BEGIN MATERIAL FOR THIS TASK

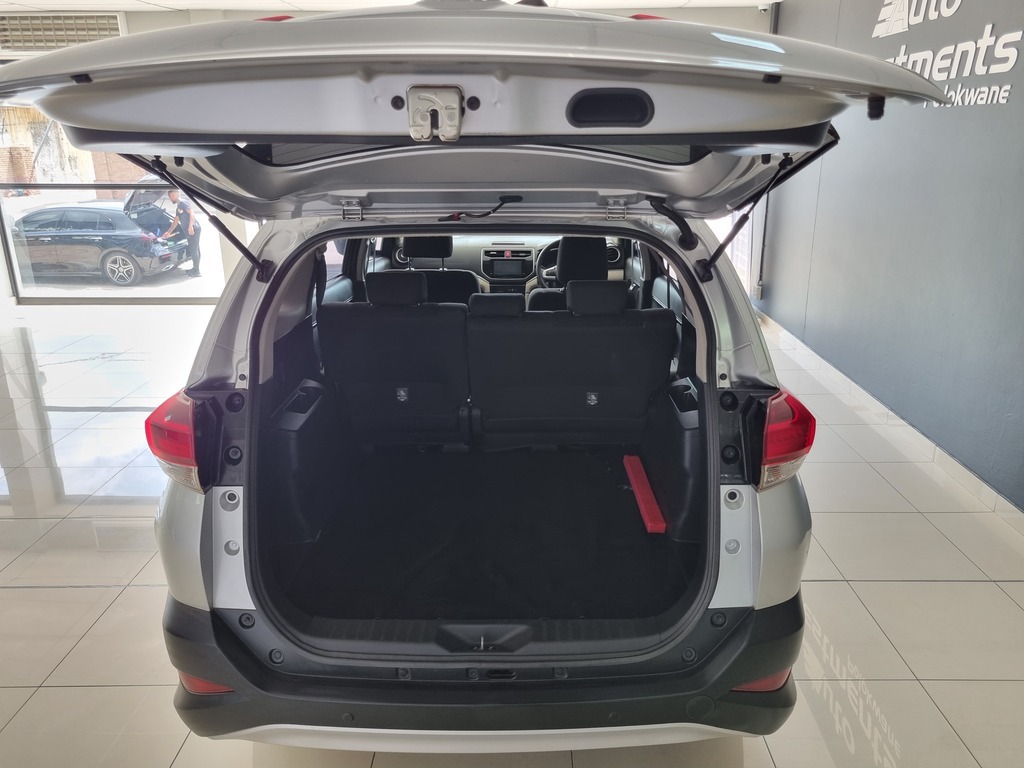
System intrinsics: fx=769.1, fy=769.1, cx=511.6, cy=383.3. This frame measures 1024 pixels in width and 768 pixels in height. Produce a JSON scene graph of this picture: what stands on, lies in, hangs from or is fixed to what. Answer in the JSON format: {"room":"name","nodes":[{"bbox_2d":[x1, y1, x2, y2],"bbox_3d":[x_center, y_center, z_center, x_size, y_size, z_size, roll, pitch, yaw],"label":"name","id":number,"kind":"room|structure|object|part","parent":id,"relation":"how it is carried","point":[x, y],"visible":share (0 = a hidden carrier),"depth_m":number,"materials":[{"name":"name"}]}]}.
{"room":"shop","nodes":[
{"label":"shop","id":0,"kind":"room"},
{"bbox_2d":[0,0,774,11],"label":"ceiling","id":1,"kind":"structure","parent":0,"point":[704,1],"depth_m":4.80,"materials":[{"name":"white paint"}]},
{"bbox_2d":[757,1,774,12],"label":"security camera","id":2,"kind":"object","parent":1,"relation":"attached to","point":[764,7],"visible":0.88,"depth_m":4.65,"materials":[{"name":"white"}]},
{"bbox_2d":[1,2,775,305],"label":"back wall","id":3,"kind":"structure","parent":0,"point":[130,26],"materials":[{"name":"white paint"}]},
{"bbox_2d":[0,11,124,51],"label":"air vent","id":4,"kind":"object","parent":3,"relation":"attached to","point":[66,26],"visible":0.77,"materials":[{"name":"metal"}]},
{"bbox_2d":[0,108,235,301],"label":"window","id":5,"kind":"structure","parent":3,"relation":"in","point":[140,291],"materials":[{"name":"clear glass"}]},
{"bbox_2d":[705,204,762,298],"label":"window","id":6,"kind":"structure","parent":3,"relation":"in","point":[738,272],"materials":[{"name":"white"}]},
{"bbox_2d":[0,300,1023,767],"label":"tiled floor","id":7,"kind":"structure","parent":0,"point":[887,620],"depth_m":2.16,"materials":[{"name":"tile"}]},
{"bbox_2d":[11,2,893,748],"bbox_3d":[-0.068,-0.265,2.503,1.383,1.473,2.972,0,18,1],"label":"car","id":8,"kind":"object","parent":7,"relation":"on","point":[181,530],"visible":0.88,"depth_m":1.46,"materials":[{"name":"metal"}]},
{"bbox_2d":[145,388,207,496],"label":"tail light","id":9,"kind":"object","parent":8,"relation":"attached to","point":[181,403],"visible":0.59,"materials":[{"name":"red plastic"}]},
{"bbox_2d":[321,272,473,442],"bbox_3d":[-0.370,-0.075,2.586,0.522,0.534,0.317,0,18,1],"label":"rear seat","id":10,"kind":"object","parent":8,"relation":"in","point":[344,343],"visible":0.95,"depth_m":2.50,"materials":[{"name":"black fabric"}]},
{"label":"headrest","id":11,"kind":"part","parent":8,"relation":"part of","materials":[{"name":"black fabric"}]},
{"bbox_2d":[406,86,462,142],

END MATERIAL FOR THIS TASK

WHAT THE TASK REQUIRES >>
Would you retype all the lines shown above, exactly as written and without any picture?

SOLUTION TO THE EXERCISE >>
System intrinsics: fx=769.1, fy=769.1, cx=511.6, cy=383.3. This frame measures 1024 pixels in width and 768 pixels in height. Produce a JSON scene graph of this picture: what stands on, lies in, hangs from or is fixed to what. Answer in the JSON format: {"room":"name","nodes":[{"bbox_2d":[x1, y1, x2, y2],"bbox_3d":[x_center, y_center, z_center, x_size, y_size, z_size, roll, pitch, yaw],"label":"name","id":number,"kind":"room|structure|object|part","parent":id,"relation":"how it is carried","point":[x, y],"visible":share (0 = a hidden carrier),"depth_m":number,"materials":[{"name":"name"}]}]}.
{"room":"shop","nodes":[
{"label":"shop","id":0,"kind":"room"},
{"bbox_2d":[0,0,774,11],"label":"ceiling","id":1,"kind":"structure","parent":0,"point":[704,1],"depth_m":4.80,"materials":[{"name":"white paint"}]},
{"bbox_2d":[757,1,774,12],"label":"security camera","id":2,"kind":"object","parent":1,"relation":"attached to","point":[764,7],"visible":0.88,"depth_m":4.65,"materials":[{"name":"white"}]},
{"bbox_2d":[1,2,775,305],"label":"back wall","id":3,"kind":"structure","parent":0,"point":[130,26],"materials":[{"name":"white paint"}]},
{"bbox_2d":[0,11,124,51],"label":"air vent","id":4,"kind":"object","parent":3,"relation":"attached to","point":[66,26],"visible":0.77,"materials":[{"name":"metal"}]},
{"bbox_2d":[0,108,235,301],"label":"window","id":5,"kind":"structure","parent":3,"relation":"in","point":[140,291],"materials":[{"name":"clear glass"}]},
{"bbox_2d":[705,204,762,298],"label":"window","id":6,"kind":"structure","parent":3,"relation":"in","point":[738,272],"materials":[{"name":"white"}]},
{"bbox_2d":[0,300,1023,767],"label":"tiled floor","id":7,"kind":"structure","parent":0,"point":[887,620],"depth_m":2.16,"materials":[{"name":"tile"}]},
{"bbox_2d":[11,2,893,748],"bbox_3d":[-0.068,-0.265,2.503,1.383,1.473,2.972,0,18,1],"label":"car","id":8,"kind":"object","parent":7,"relation":"on","point":[181,530],"visible":0.88,"depth_m":1.46,"materials":[{"name":"metal"}]},
{"bbox_2d":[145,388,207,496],"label":"tail light","id":9,"kind":"object","parent":8,"relation":"attached to","point":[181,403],"visible":0.59,"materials":[{"name":"red plastic"}]},
{"bbox_2d":[321,272,473,442],"bbox_3d":[-0.370,-0.075,2.586,0.522,0.534,0.317,0,18,1],"label":"rear seat","id":10,"kind":"object","parent":8,"relation":"in","point":[344,343],"visible":0.95,"depth_m":2.50,"materials":[{"name":"black fabric"}]},
{"label":"headrest","id":11,"kind":"part","parent":8,"relation":"part of","materials":[{"name":"black fabric"}]},
{"bbox_2d":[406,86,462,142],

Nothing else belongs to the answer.